Collected data:

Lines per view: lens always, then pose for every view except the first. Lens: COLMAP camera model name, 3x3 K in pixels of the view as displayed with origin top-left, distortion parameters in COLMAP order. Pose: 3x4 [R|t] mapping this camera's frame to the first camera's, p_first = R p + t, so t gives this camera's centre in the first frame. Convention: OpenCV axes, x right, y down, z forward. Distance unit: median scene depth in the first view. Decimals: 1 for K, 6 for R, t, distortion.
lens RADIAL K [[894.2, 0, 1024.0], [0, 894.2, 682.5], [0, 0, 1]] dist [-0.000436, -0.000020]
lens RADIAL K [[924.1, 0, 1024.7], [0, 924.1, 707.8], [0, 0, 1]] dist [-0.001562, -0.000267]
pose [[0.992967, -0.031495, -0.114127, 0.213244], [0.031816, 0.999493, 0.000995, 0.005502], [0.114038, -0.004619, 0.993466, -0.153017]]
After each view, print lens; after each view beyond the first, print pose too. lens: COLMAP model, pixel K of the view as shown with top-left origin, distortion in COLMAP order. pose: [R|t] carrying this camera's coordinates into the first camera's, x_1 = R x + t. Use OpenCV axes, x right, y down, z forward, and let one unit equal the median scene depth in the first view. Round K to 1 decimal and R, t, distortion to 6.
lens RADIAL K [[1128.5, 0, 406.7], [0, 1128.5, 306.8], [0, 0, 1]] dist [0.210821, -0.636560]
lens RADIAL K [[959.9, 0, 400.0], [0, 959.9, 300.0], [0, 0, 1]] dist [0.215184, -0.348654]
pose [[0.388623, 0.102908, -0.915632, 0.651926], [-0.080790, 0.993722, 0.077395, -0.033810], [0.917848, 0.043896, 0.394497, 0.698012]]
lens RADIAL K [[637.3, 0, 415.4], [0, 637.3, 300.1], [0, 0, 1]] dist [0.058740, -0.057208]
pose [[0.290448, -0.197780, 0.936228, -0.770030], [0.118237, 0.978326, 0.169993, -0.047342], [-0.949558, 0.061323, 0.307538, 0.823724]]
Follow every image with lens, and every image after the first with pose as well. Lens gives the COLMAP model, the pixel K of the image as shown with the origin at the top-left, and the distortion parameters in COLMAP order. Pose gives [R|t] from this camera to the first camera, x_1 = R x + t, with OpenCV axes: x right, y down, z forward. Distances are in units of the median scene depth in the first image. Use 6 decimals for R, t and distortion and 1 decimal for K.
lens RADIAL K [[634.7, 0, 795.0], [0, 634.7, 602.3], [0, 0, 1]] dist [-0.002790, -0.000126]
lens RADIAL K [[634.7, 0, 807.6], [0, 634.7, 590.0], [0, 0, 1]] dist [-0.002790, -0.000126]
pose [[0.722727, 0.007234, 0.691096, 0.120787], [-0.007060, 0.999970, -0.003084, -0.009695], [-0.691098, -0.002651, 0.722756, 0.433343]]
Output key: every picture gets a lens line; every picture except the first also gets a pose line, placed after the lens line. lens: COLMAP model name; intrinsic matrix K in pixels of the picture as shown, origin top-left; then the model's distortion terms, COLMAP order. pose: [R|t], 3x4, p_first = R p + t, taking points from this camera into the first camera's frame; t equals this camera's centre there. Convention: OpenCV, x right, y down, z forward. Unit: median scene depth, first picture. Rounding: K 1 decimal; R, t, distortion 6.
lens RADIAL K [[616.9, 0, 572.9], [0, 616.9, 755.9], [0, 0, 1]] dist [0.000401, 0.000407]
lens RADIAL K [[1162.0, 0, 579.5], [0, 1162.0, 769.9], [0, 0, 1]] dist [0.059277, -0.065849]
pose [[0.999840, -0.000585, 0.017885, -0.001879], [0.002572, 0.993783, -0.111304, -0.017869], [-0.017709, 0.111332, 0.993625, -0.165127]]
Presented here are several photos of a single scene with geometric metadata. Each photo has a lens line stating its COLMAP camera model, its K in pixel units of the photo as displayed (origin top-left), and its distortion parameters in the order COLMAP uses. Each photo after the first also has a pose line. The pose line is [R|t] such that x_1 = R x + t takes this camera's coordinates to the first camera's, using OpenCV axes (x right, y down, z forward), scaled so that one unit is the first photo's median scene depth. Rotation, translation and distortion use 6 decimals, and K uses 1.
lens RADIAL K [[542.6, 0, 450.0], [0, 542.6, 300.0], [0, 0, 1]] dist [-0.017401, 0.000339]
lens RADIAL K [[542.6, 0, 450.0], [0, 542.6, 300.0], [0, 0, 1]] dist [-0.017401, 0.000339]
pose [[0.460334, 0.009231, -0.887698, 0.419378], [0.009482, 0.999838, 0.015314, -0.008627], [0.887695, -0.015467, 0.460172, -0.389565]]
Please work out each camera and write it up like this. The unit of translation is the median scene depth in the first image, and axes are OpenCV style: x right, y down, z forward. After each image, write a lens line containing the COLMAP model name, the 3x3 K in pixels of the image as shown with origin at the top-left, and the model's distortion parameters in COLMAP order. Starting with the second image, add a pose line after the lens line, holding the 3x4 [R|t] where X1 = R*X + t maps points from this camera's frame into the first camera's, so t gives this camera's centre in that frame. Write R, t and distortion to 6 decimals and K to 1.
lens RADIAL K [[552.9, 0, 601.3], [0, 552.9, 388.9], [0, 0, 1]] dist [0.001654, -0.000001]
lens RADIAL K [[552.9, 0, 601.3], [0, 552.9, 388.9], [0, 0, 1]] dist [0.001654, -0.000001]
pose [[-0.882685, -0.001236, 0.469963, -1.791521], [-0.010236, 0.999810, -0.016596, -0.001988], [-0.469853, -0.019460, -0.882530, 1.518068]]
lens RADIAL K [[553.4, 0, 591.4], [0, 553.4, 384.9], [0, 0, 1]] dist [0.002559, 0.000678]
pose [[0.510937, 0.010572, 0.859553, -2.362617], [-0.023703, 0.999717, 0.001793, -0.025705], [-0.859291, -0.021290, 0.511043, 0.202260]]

> Description of the task
Copy every line of the material above without changing anything.

> Result for this exercise
Lines per view: lens always, then pose for every view except the first. Lens: COLMAP camera model name, 3x3 K in pixels of the view as displayed with origin top-left, distortion parameters in COLMAP order. Pose: 3x4 [R|t] mapping this camera's frame to the first camera's, p_first = R p + t, so t gives this camera's centre in the first frame. Convention: OpenCV axes, x right, y down, z forward. Distance unit: median scene depth in the first view. Decimals: 1 for K, 6 for R, t, distortion.
lens RADIAL K [[894.2, 0, 1024.0], [0, 894.2, 682.5], [0, 0, 1]] dist [-0.000436, -0.000020]
lens RADIAL K [[924.1, 0, 1024.7], [0, 924.1, 707.8], [0, 0, 1]] dist [-0.001562, -0.000267]
pose [[0.992967, -0.031495, -0.114127, 0.213244], [0.031816, 0.999493, 0.000995, 0.005502], [0.114038, -0.004619, 0.993466, -0.153017]]
After each view, print lens; after each view beyond the first, print pose too. lens: COLMAP model, pixel K of the view as shown with top-left origin, distortion in COLMAP order. pose: [R|t] carrying this camera's coordinates into the first camera's, x_1 = R x + t. Use OpenCV axes, x right, y down, z forward, and let one unit equal the median scene depth in the first view. Round K to 1 decimal and R, t, distortion to 6.
lens RADIAL K [[1128.5, 0, 406.7], [0, 1128.5, 306.8], [0, 0, 1]] dist [0.210821, -0.636560]
lens RADIAL K [[959.9, 0, 400.0], [0, 959.9, 300.0], [0, 0, 1]] dist [0.215184, -0.348654]
pose [[0.388623, 0.102908, -0.915632, 0.651926], [-0.080790, 0.993722, 0.077395, -0.033810], [0.917848, 0.043896, 0.394497, 0.698012]]
lens RADIAL K [[637.3, 0, 415.4], [0, 637.3, 300.1], [0, 0, 1]] dist [0.058740, -0.057208]
pose [[0.290448, -0.197780, 0.936228, -0.770030], [0.118237, 0.978326, 0.169993, -0.047342], [-0.949558, 0.061323, 0.307538, 0.823724]]
Follow every image with lens, and every image after the first with pose as well. Lens gives the COLMAP model, the pixel K of the image as shown with the origin at the top-left, and the distortion parameters in COLMAP order. Pose gives [R|t] from this camera to the first camera, x_1 = R x + t, with OpenCV axes: x right, y down, z forward. Distances are in units of the median scene depth in the first image. Use 6 decimals for R, t and distortion and 1 decimal for K.
lens RADIAL K [[634.7, 0, 795.0], [0, 634.7, 602.3], [0, 0, 1]] dist [-0.002790, -0.000126]
lens RADIAL K [[634.7, 0, 807.6], [0, 634.7, 590.0], [0, 0, 1]] dist [-0.002790, -0.000126]
pose [[0.722727, 0.007234, 0.691096, 0.120787], [-0.007060, 0.999970, -0.003084, -0.009695], [-0.691098, -0.002651, 0.722756, 0.433343]]
Output key: every picture gets a lens line; every picture except the first also gets a pose line, placed after the lens line. lens: COLMAP model name; intrinsic matrix K in pixels of the picture as shown, origin top-left; then the model's distortion terms, COLMAP order. pose: [R|t], 3x4, p_first = R p + t, taking points from this camera into the first camera's frame; t equals this camera's centre there. Convention: OpenCV, x right, y down, z forward. Unit: median scene depth, first picture. Rounding: K 1 decimal; R, t, distortion 6.
lens RADIAL K [[616.9, 0, 572.9], [0, 616.9, 755.9], [0, 0, 1]] dist [0.000401, 0.000407]
lens RADIAL K [[1162.0, 0, 579.5], [0, 1162.0, 769.9], [0, 0, 1]] dist [0.059277, -0.065849]
pose [[0.999840, -0.000585, 0.017885, -0.001879], [0.002572, 0.993783, -0.111304, -0.017869], [-0.017709, 0.111332, 0.993625, -0.165127]]
Presented here are several photos of a single scene with geometric metadata. Each photo has a lens line stating its COLMAP camera model, its K in pixel units of the photo as displayed (origin top-left), and its distortion parameters in the order COLMAP uses. Each photo after the first also has a pose line. The pose line is [R|t] such that x_1 = R x + t takes this camera's coordinates to the first camera's, using OpenCV axes (x right, y down, z forward), scaled so that one unit is the first photo's median scene depth. Rotation, translation and distortion use 6 decimals, and K uses 1.
lens RADIAL K [[542.6, 0, 450.0], [0, 542.6, 300.0], [0, 0, 1]] dist [-0.017401, 0.000339]
lens RADIAL K [[542.6, 0, 450.0], [0, 542.6, 300.0], [0, 0, 1]] dist [-0.017401, 0.000339]
pose [[0.460334, 0.009231, -0.887698, 0.419378], [0.009482, 0.999838, 0.015314, -0.008627], [0.887695, -0.015467, 0.460172, -0.389565]]
Please work out each camera and write it up like this. The unit of translation is the median scene depth in the first image, and axes are OpenCV style: x right, y down, z forward. After each image, write a lens line containing the COLMAP model name, the 3x3 K in pixels of the image as shown with origin at the top-left, and the model's distortion parameters in COLMAP order. Starting with the second image, add a pose line after the lens line, holding the 3x4 [R|t] where X1 = R*X + t maps points from this camera's frame into the first camera's, so t gives this camera's centre in that frame. Write R, t and distortion to 6 decimals and K to 1.
lens RADIAL K [[552.9, 0, 601.3], [0, 552.9, 388.9], [0, 0, 1]] dist [0.001654, -0.000001]
lens RADIAL K [[552.9, 0, 601.3], [0, 552.9, 388.9], [0, 0, 1]] dist [0.001654, -0.000001]
pose [[-0.882685, -0.001236, 0.469963, -1.791521], [-0.010236, 0.999810, -0.016596, -0.001988], [-0.469853, -0.019460, -0.882530, 1.518068]]
lens RADIAL K [[553.4, 0, 591.4], [0, 553.4, 384.9], [0, 0, 1]] dist [0.002559, 0.000678]
pose [[0.510937, 0.010572, 0.859553, -2.362617], [-0.023703, 0.999717, 0.001793, -0.025705], [-0.859291, -0.021290, 0.511043, 0.202260]]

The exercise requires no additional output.